どんな関係なのか?と聞かれると少し定義はし辛い。出会った経緯はSNSのコミュニティだけど、それは経緯であって関係ではない。
「大人になると友達の定義に困ってしまうことがある」という話がある。
個人の見解だが結論から言うと、
大人に友達はいらない。
と思っている。
・・・と、少し大げさに書いたが、大人になるにつれて人はより目的型になっていくのだ。やりたいこと、行きたい場所が明確になっていき、その道行に適したメンバーと歩みを共にする。私はその定義が「友達」だと少し違和感があって、どちらかというと「仲間」に近いと考えている。
近所の公園で遊ぶ以外の選択肢が大人にはたくさんあり、そのために最適なメンバーと都度Assembleする。素晴らしいじゃないか、大人!
これこそが大人の楽しさだ。これがなければアヴェンジャーズだって存在しないし、目的さえあれば、ホビットとドワーフと人間とエルフが旅をすることだってある。
目的次第で勝手に多様性を内包することだってあるのだ。
ただ、だからこそ逆説的に「友達」かどうかは関係なく「仲間」足りうる人は大人にはたくさんいたほうがよい、と思っている。
自戒を込めて言えばかつて自分は誰にも関わることなく一人で写真を撮っていた。
教えてくれるようなつながりもなく、知り合いもおらず、なんとなーくネットで見聞きした情報を元に時々旅に出てはちょっとだけ撮影していた程度だった。
写真もそんなに上達せず、情報も入ってこず、何よりあまりおもしろくなかった。
もちろん、一緒に旅をしてくれる仲間はいたが、こちらが撮影するとなるとどうしてもペースが合わなくなる。

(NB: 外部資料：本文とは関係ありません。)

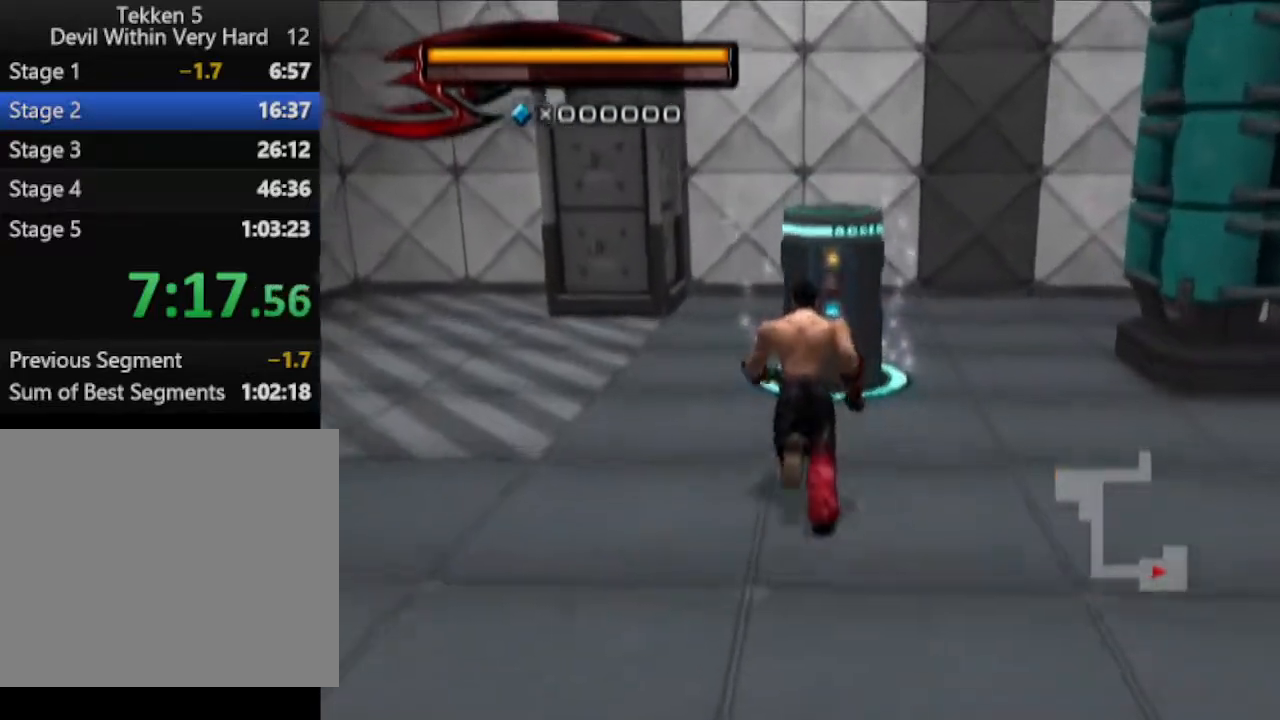
{"buttons": [], "left_stick": "center", "right_stick": "center", "events": [[267, "SQUARE", "down"], [267, "left_stick", "center"], [367, "SQUARE", "up"]]}
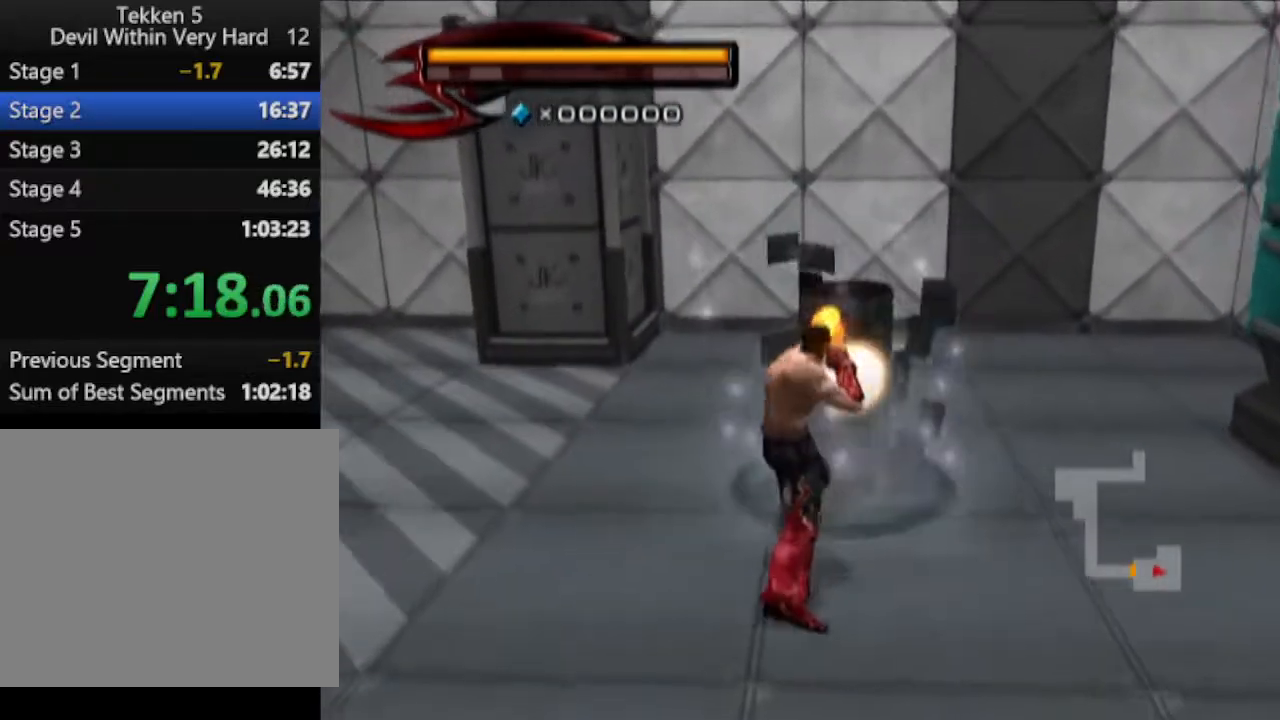
{"buttons": [], "left_stick": "center", "right_stick": "center", "events": [[117, "left_stick", "up"], [484, "left_stick", "center"]]}
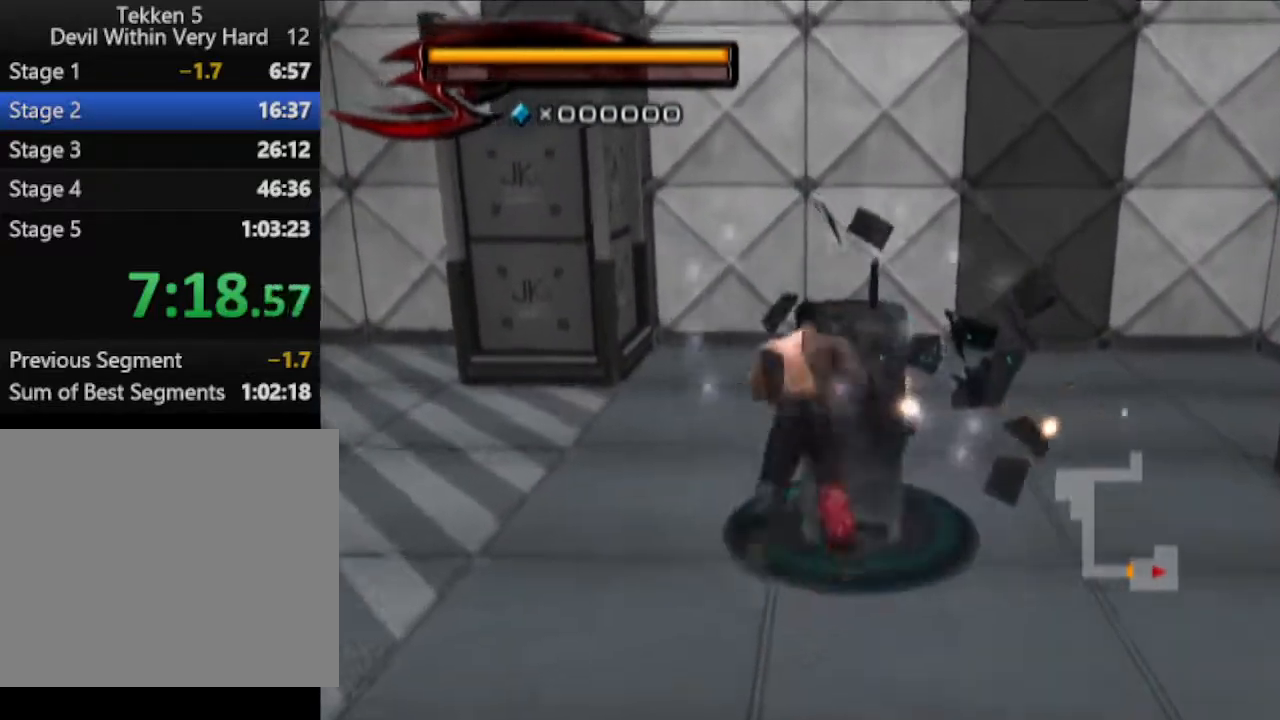
{"buttons": ["R1"], "left_stick": "center", "right_stick": "center", "events": [[33, "R1", "down"]]}
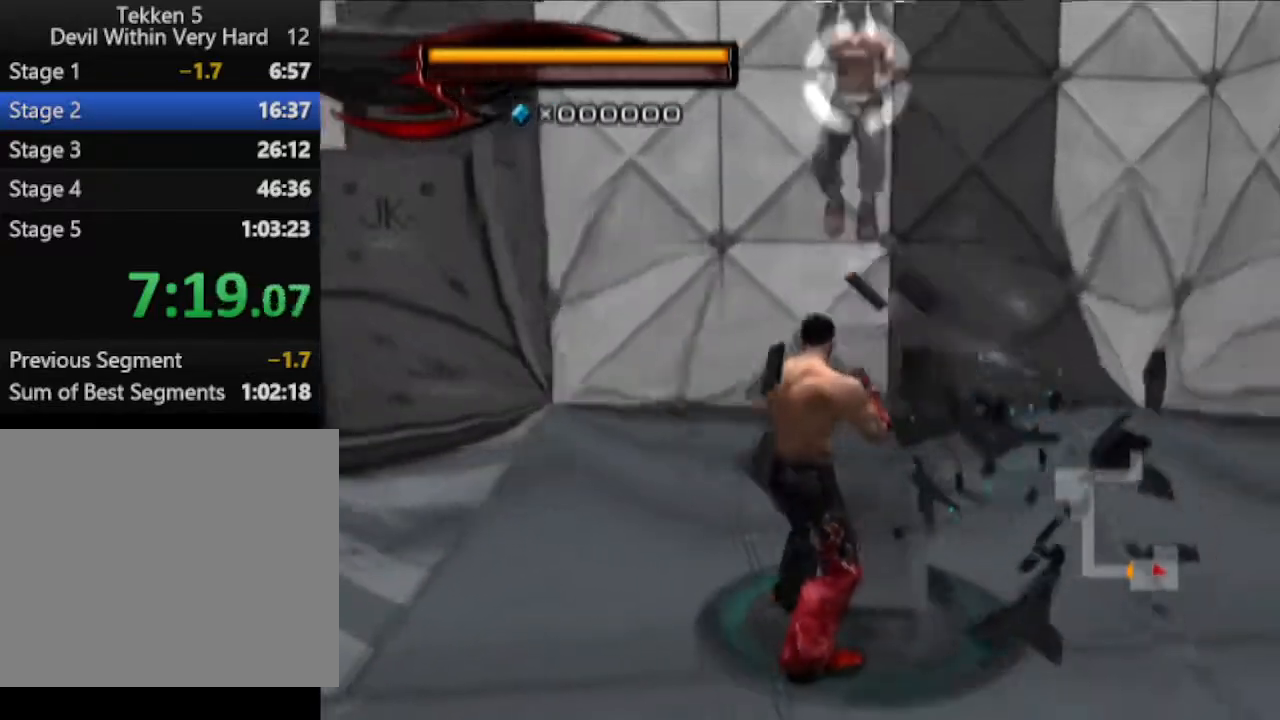
{"buttons": [], "left_stick": "up", "right_stick": "center", "events": [[216, "left_stick", "up"], [283, "left_stick", "center"], [367, "SQUARE", "down"], [450, "SQUARE", "up"], [483, "R1", "up"], [483, "left_stick", "up"]]}
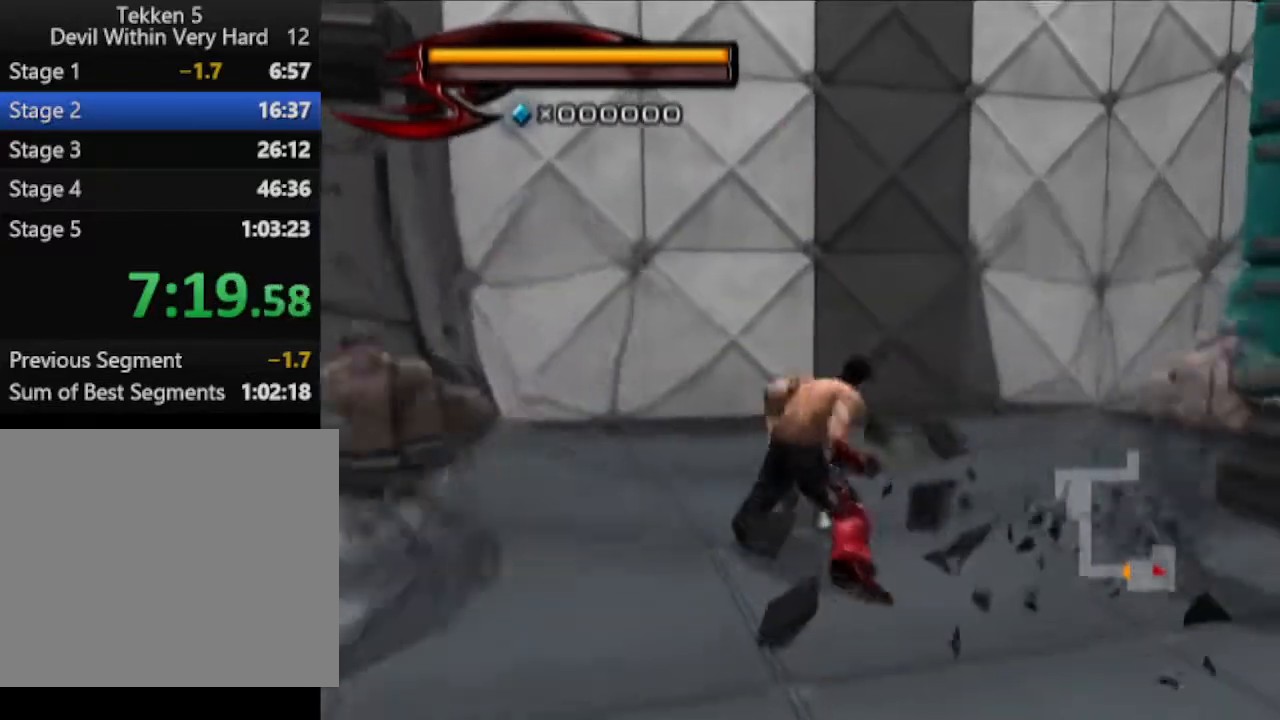
{"buttons": [], "left_stick": "up", "right_stick": "center", "events": []}
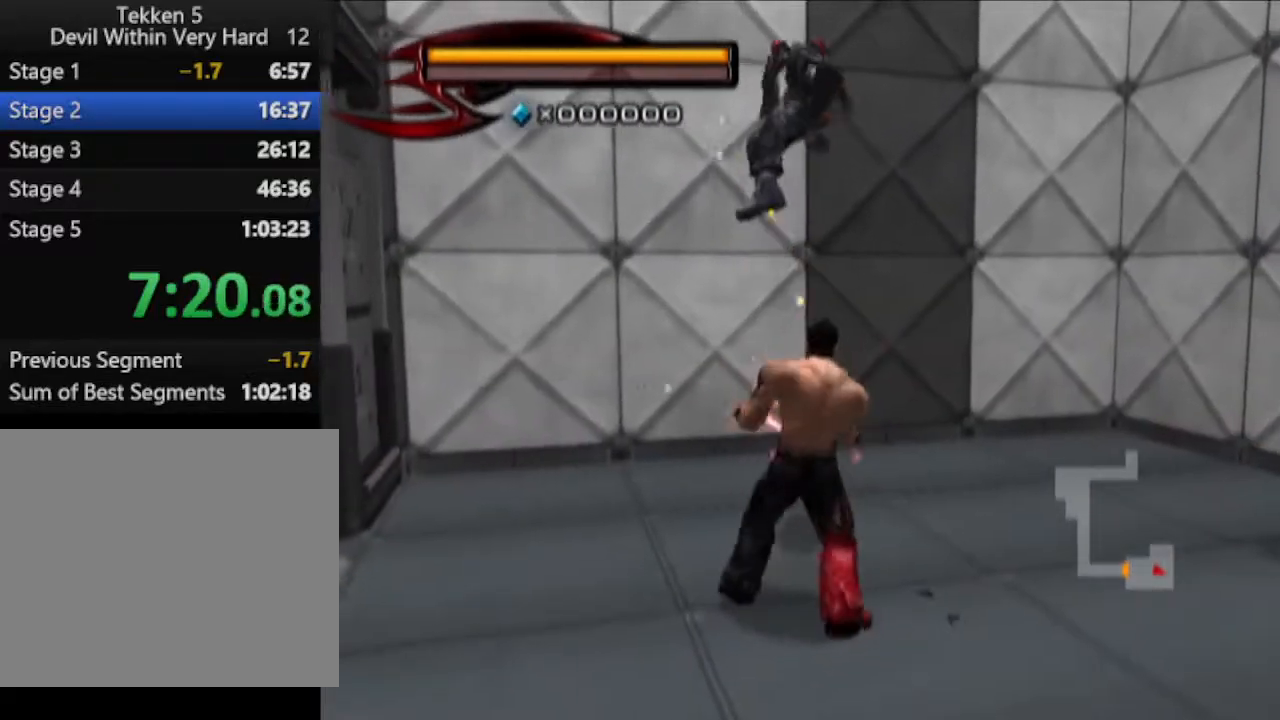
{"buttons": [], "left_stick": "up", "right_stick": "left", "events": [[100, "CIRCLE", "down"], [100, "SQUARE", "down"], [200, "SQUARE", "up"], [233, "CIRCLE", "up"], [383, "right_stick", "left"]]}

「幸福が現実となるのは、それを誰かと分かち合った時だけだ」
と映画『Into the Wild』の主人公は書き残した。
どんなよい写真を撮っても分かち合えないことにはやはり少し物足りない。
SNSの功罪は日々起こる様々な事件とともに語られるけれど、こういった目的や喜びを共有できる人たちと繋がれるようになったのは間違いなく功の部分だ。
だったら活用しない手はないだろう。
そんなことを考えていたら、気づくと熱海のWildernessの中を一行はさまよっていた。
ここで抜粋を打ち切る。